В подходе к стадиям психического развития, нарциссизма и эдипальной позиции кляйнианская теория объектных отношений также существенно отличается от других теорий объектных отношений (Roskamp & Wilde, 1999). Теория Кляйн о позициях развития, которые, в отличие от разработанной Фрейдом концепции стадий развития, никогда до конца не преодолеваются и не завершаются, а динамично проявляются в течение всей жизни, обозначает когнитивно-аффективные, психические состояния Я (страхи, защиту, интернализованные объектные отношения). Параноидно-шизоидная позиция характеризуется нарциссично структурированными объектными отношениями. В отличие от Фрейда Кляйн предположила, что не существует первично-нарциссической стадии, которая была бы дообъектной, бесконфликтной и свободной от страхов. В параноидно-шизоидной позиции на первый план выходит страх перед уничтожением самости «злыми» объектами и аспектами самости. Постепенно идеализация доброй самости и добрых объектов переходит в реалистическое восприятие, позволяя возникнуть столь важному для развития доброму внутреннему объекту. На этой стадии развития формируются отношения с так называемыми частичными объектами, с конкретно ощущаемыми внутренними объектами, которые чаще всего сопоставляются с частями тела или внутренними органами. А в депрессивной позиции на первый план выдвигается переживание амбивалентности, интеграция аспектов самости и объектов, которые воспринимаются как добрые или злые. Здесь страх связан с сохранением объекта, с его утратой или виной из-за возможного нанесения ему вреда, а также с последующими попытками исправить ситуацию. Нарциссически структурированные отношения, основанные на проекциях частей самости и интроекции частей объектов (и потому нарциссические по своей сути, см. работу Фрейда о Леонардо – Freud, 1910с), подвергаются модификации и уступают место объектным отношениям, характеризующимся заботой об объекте и самости.

Концептуализация эдипальной стадии и эдипальной позиции также отходит от фрейдовского представления и других теорий объектных отношений. Бриттон (Britton, 1992) строит модель, которая связывает друг с другом динамику, структуру и качество объектных отношений, характерных для депрессивной позиции и эдипальной ситуации.

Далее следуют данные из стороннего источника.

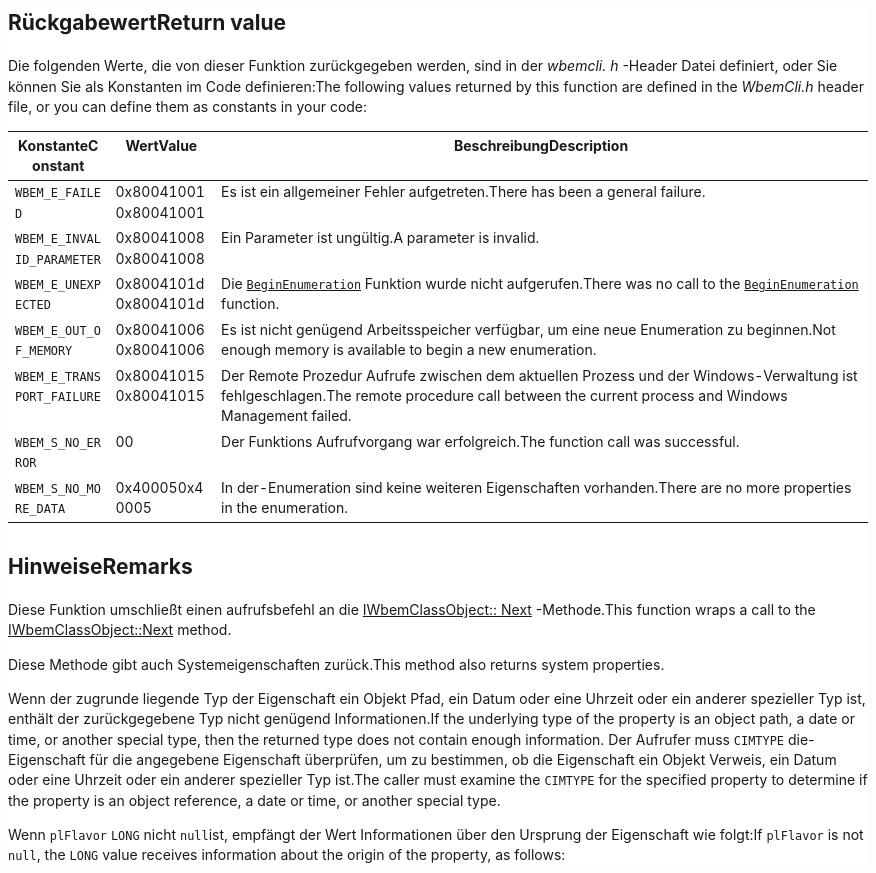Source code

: ## <a name="return-value"></a><span data-ttu-id="ea54c-121">Rückgabewert</span><span class="sxs-lookup"><span data-stu-id="ea54c-121">Return value</span></span>

<span data-ttu-id="ea54c-122">Die folgenden Werte, die von dieser Funktion zurückgegeben werden, sind in der *wbemcli. h* -Header Datei definiert, oder Sie können Sie als Konstanten im Code definieren:</span><span class="sxs-lookup"><span data-stu-id="ea54c-122">The following values returned by this function are defined in the *WbemCli.h* header file, or you can define them as constants in your code:</span></span>

|<span data-ttu-id="ea54c-123">Konstante</span><span class="sxs-lookup"><span data-stu-id="ea54c-123">Constant</span></span>  |<span data-ttu-id="ea54c-124">Wert</span><span class="sxs-lookup"><span data-stu-id="ea54c-124">Value</span></span>  |<span data-ttu-id="ea54c-125">Beschreibung</span><span class="sxs-lookup"><span data-stu-id="ea54c-125">Description</span></span>  |
|---------|---------|---------|
| `WBEM_E_FAILED` | <span data-ttu-id="ea54c-126">0x80041001</span><span class="sxs-lookup"><span data-stu-id="ea54c-126">0x80041001</span></span> | <span data-ttu-id="ea54c-127">Es ist ein allgemeiner Fehler aufgetreten.</span><span class="sxs-lookup"><span data-stu-id="ea54c-127">There has been a general failure.</span></span> |
| `WBEM_E_INVALID_PARAMETER` | <span data-ttu-id="ea54c-128">0x80041008</span><span class="sxs-lookup"><span data-stu-id="ea54c-128">0x80041008</span></span> | <span data-ttu-id="ea54c-129">Ein Parameter ist ungültig.</span><span class="sxs-lookup"><span data-stu-id="ea54c-129">A parameter is invalid.</span></span> |
| `WBEM_E_UNEXPECTED` | <span data-ttu-id="ea54c-130">0x8004101d</span><span class="sxs-lookup"><span data-stu-id="ea54c-130">0x8004101d</span></span> | <span data-ttu-id="ea54c-131">Die [`BeginEnumeration`](beginenumeration.md) Funktion wurde nicht aufgerufen.</span><span class="sxs-lookup"><span data-stu-id="ea54c-131">There was no call to the [`BeginEnumeration`](beginenumeration.md) function.</span></span> |
| `WBEM_E_OUT_OF_MEMORY` | <span data-ttu-id="ea54c-132">0x80041006</span><span class="sxs-lookup"><span data-stu-id="ea54c-132">0x80041006</span></span> | <span data-ttu-id="ea54c-133">Es ist nicht genügend Arbeitsspeicher verfügbar, um eine neue Enumeration zu beginnen.</span><span class="sxs-lookup"><span data-stu-id="ea54c-133">Not enough memory is available to begin a new enumeration.</span></span> |
| `WBEM_E_TRANSPORT_FAILURE` | <span data-ttu-id="ea54c-134">0x80041015</span><span class="sxs-lookup"><span data-stu-id="ea54c-134">0x80041015</span></span> | <span data-ttu-id="ea54c-135">Der Remote Prozedur Aufrufe zwischen dem aktuellen Prozess und der Windows-Verwaltung ist fehlgeschlagen.</span><span class="sxs-lookup"><span data-stu-id="ea54c-135">The remote procedure call between the current process and Windows Management failed.</span></span> |
| `WBEM_S_NO_ERROR` | <span data-ttu-id="ea54c-136">0</span><span class="sxs-lookup"><span data-stu-id="ea54c-136">0</span></span> | <span data-ttu-id="ea54c-137">Der Funktions Aufrufvorgang war erfolgreich.</span><span class="sxs-lookup"><span data-stu-id="ea54c-137">The function call was successful.</span></span>  |
| `WBEM_S_NO_MORE_DATA` | <span data-ttu-id="ea54c-138">0x40005</span><span class="sxs-lookup"><span data-stu-id="ea54c-138">0x40005</span></span> | <span data-ttu-id="ea54c-139">In der-Enumeration sind keine weiteren Eigenschaften vorhanden.</span><span class="sxs-lookup"><span data-stu-id="ea54c-139">There are no more properties in the enumeration.</span></span> |

## <a name="remarks"></a><span data-ttu-id="ea54c-140">Hinweise</span><span class="sxs-lookup"><span data-stu-id="ea54c-140">Remarks</span></span>

<span data-ttu-id="ea54c-141">Diese Funktion umschließt einen aufrufsbefehl an die [IWbemClassObject:: Next](/windows/desktop/api/wbemcli/nf-wbemcli-iwbemclassobject-next) -Methode.</span><span class="sxs-lookup"><span data-stu-id="ea54c-141">This function wraps a call to the [IWbemClassObject::Next](/windows/desktop/api/wbemcli/nf-wbemcli-iwbemclassobject-next) method.</span></span>

<span data-ttu-id="ea54c-142">Diese Methode gibt auch Systemeigenschaften zurück.</span><span class="sxs-lookup"><span data-stu-id="ea54c-142">This method also returns system properties.</span></span>

<span data-ttu-id="ea54c-143">Wenn der zugrunde liegende Typ der Eigenschaft ein Objekt Pfad, ein Datum oder eine Uhrzeit oder ein anderer spezieller Typ ist, enthält der zurückgegebene Typ nicht genügend Informationen.</span><span class="sxs-lookup"><span data-stu-id="ea54c-143">If the underlying type of the property is an object path, a date or time, or another special type, then the returned type does not contain enough information.</span></span> <span data-ttu-id="ea54c-144">Der Aufrufer muss `CIMTYPE` die-Eigenschaft für die angegebene Eigenschaft überprüfen, um zu bestimmen, ob die Eigenschaft ein Objekt Verweis, ein Datum oder eine Uhrzeit oder ein anderer spezieller Typ ist.</span><span class="sxs-lookup"><span data-stu-id="ea54c-144">The caller must examine the `CIMTYPE` for the specified property to determine if the property is an object reference, a date or time, or another special type.</span></span>

<span data-ttu-id="ea54c-145">Wenn `plFlavor` `LONG` nicht `null`ist, empfängt der Wert Informationen über den Ursprung der Eigenschaft wie folgt:</span><span class="sxs-lookup"><span data-stu-id="ea54c-145">If `plFlavor` is not `null`, the `LONG` value receives information about the origin of the property, as follows:</span></span>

Все три позиции (параноидно-шизоидная, депрессивная, эдипальная), по мнению кляйнианцев, никогда полностью не преодолеваются, а находятся в динамическом взаимодействии. Общие структурные моменты депрессивной позиции и эдипальной ситуации обнаруживаются в переходе от отношений с частичными объектами к отношениям с целостными объектами, в выявлении амбивалентности и интеграции самости. Представления о самости и объектах, полностью расщепленных в параноидно-шизоидной позиции на идеальные, только добрые, и преследующие, злые, в депрессивной и эдипальной ситуации уступают место их интеграции: «В депрессивной позиции приходится отказываться не только от обладания объектом, но и от мечты о полном обладании страстно желаемым родителем» (Roskamp & Wilde, 1999, S. 179). В депрессивной и эдипальной ситуации необходимо будет признать свою разделенность с объектом и его инакость, а также тот факт, что объект поддерживает с другими объектами разнообразные отношения, из которых исключена самость. Эта основополагающая структура признания разобщенности и инакости образует общий структурный элемент для депрессивной и эдипальной ситуации и ведет к признанию трех основных «фактов человеческой жизни» («facts of life» – Roger Money-Kyrle): груди как потенциально доброго объекта; творческого характера отношений родителей, которые способны зачать ребенка и подарить ему жизнь; смерти. Триангулярная структура объектных отношений также представляет собой общий элемент эдипальной и депрессивной позции.